REQUIRED TASKS:
1. List every town the 114th Infantry lineage below names as a headquarters location.
2. According to the 114th Infantry lineage below, on what date was the regiment inducted into federal service?

The  114th Infantry Regiment is an Infantry regiment of the New Jersey Army National Guard.

Lineage 

Constituted 9 March 1869 in the New Jersey National Guard as the 5th Battalion.
Partially organized 14 April 1869 from existing units at Burlington and Camden
Expanded, reorganized, and redesignated 24 August 1870 as the 6th Regiment.
(Companies A, C, and G mustered into federal service 11–13 May 1898 at Sea Girt as Companies K, L, and M, 3d New Jersey Volunteer Infantry; mustered out of federal service 11 February 1899 at Athens, Georgia)
Reorganized and redesignated 2 May 1899 as the 3d Infantry.
Mustered into federal service 25 July 1917 at Sea Girt; drafted into federal service 5 August 1917.
Consolidated 11 October 1917 with elements of the 5th Infantry, New Jersey National Guard, and elements of the 1st Infantry, Delaware National Guard; consolidated unit reorganized and redesignated as the 114th Infantry and assigned to the 29th Division (Delaware elements withdrawn in January 1918—hereafter separate lineage)
Demobilized 14 May 1919 at Camp Dix, New Jersey
(Former 1st Battalion, 3d Infantry, reorganized in 1919 in the New Jersey National Guard as the 1st Battalion, 6th Infantry—hereafter separate lineage)
Former 3d Infantry (less 1st Battalion) reorganized in 1920 in the New Jersey National Guard; Headquarters federally recognized 23 December 1920 at Camden.
Redesignated 17 June 1921 as the 114th Infantry and assigned to the 44h Division (later redesignated as the 44th Infantry Division).
Inducted into federal service 16 September 1940 at home stations.
Inactivated 16 November 1945 at Camp Chaffee, Arkansas.
Relieved 9 July 1946 from assignment to the 44th Infantry Division.
Regiment (less 3d Battalion) reorganized and federally recognized 8 October 1946 as the 214th Infantry with headquarters at Paterson (3d Battalion, 114th Infantry, reorganized and federally recognized 17 February 1947 as the 114th Armored Infantry Battalion, with headquarters at Woodbury, and assigned to the 50th Armored Division).

DATASET RECORDS:
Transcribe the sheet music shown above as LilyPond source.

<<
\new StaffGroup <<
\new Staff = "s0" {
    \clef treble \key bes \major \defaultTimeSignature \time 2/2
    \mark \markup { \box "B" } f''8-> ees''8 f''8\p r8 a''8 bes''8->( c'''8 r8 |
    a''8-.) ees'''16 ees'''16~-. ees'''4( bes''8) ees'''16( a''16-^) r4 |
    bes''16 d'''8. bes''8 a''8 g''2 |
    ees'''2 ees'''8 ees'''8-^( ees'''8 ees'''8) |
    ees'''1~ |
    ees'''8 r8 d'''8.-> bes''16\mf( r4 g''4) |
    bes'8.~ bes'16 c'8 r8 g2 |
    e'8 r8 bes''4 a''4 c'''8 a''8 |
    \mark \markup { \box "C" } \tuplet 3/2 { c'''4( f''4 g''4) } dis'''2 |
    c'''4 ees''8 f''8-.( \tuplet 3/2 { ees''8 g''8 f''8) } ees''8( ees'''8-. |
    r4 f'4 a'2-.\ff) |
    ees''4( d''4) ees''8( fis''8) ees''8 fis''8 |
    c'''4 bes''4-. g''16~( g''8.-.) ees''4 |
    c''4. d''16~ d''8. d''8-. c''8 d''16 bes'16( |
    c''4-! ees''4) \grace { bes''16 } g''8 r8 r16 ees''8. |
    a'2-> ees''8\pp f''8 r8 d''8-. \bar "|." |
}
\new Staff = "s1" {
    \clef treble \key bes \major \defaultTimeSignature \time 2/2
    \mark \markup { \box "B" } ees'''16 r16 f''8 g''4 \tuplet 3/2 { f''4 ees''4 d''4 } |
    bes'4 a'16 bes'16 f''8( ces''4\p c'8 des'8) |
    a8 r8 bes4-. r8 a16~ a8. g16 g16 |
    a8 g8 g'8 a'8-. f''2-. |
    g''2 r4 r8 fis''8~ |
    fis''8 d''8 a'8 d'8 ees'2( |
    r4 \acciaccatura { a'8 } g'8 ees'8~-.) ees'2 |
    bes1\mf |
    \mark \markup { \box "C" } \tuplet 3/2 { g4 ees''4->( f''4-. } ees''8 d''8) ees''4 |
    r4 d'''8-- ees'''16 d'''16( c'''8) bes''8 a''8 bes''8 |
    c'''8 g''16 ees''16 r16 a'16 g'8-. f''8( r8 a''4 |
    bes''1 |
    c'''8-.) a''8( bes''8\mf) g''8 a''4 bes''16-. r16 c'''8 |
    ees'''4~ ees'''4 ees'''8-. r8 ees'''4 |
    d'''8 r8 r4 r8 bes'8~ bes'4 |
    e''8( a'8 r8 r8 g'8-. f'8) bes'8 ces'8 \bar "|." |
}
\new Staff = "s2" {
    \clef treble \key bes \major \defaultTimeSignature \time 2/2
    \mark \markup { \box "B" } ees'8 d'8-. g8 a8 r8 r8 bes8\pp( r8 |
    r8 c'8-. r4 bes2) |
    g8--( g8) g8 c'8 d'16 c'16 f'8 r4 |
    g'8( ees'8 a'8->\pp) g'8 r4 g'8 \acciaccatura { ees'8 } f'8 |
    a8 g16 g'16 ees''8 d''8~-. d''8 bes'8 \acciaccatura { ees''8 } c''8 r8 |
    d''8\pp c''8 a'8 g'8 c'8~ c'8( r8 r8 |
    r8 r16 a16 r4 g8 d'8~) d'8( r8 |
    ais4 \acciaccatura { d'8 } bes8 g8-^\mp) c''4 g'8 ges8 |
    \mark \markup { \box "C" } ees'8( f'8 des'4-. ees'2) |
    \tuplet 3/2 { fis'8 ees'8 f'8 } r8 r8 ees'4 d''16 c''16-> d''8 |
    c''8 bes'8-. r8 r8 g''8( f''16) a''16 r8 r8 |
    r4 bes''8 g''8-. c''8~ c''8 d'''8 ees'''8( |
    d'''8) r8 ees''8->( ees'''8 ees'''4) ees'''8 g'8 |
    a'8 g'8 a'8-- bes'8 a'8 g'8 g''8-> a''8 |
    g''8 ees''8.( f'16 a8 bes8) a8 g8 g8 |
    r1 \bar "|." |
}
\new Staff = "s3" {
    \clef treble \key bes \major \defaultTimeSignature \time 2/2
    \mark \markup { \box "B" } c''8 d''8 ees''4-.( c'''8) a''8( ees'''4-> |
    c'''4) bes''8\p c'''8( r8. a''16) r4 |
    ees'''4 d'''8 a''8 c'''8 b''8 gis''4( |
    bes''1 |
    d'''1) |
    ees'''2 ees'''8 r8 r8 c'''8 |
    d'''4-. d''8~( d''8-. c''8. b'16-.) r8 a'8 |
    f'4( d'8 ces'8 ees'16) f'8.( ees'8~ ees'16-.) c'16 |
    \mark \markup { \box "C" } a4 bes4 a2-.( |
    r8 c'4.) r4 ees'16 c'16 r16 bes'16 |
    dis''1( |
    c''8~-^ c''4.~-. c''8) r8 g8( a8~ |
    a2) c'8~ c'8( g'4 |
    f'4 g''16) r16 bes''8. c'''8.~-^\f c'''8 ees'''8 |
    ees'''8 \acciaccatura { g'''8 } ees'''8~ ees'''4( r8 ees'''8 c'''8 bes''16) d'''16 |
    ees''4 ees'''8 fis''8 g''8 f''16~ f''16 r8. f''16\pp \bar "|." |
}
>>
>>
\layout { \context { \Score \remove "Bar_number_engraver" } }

WORKED ANSWERS:
1. Camden, Paterson, Woodbury

2. 16 September 1940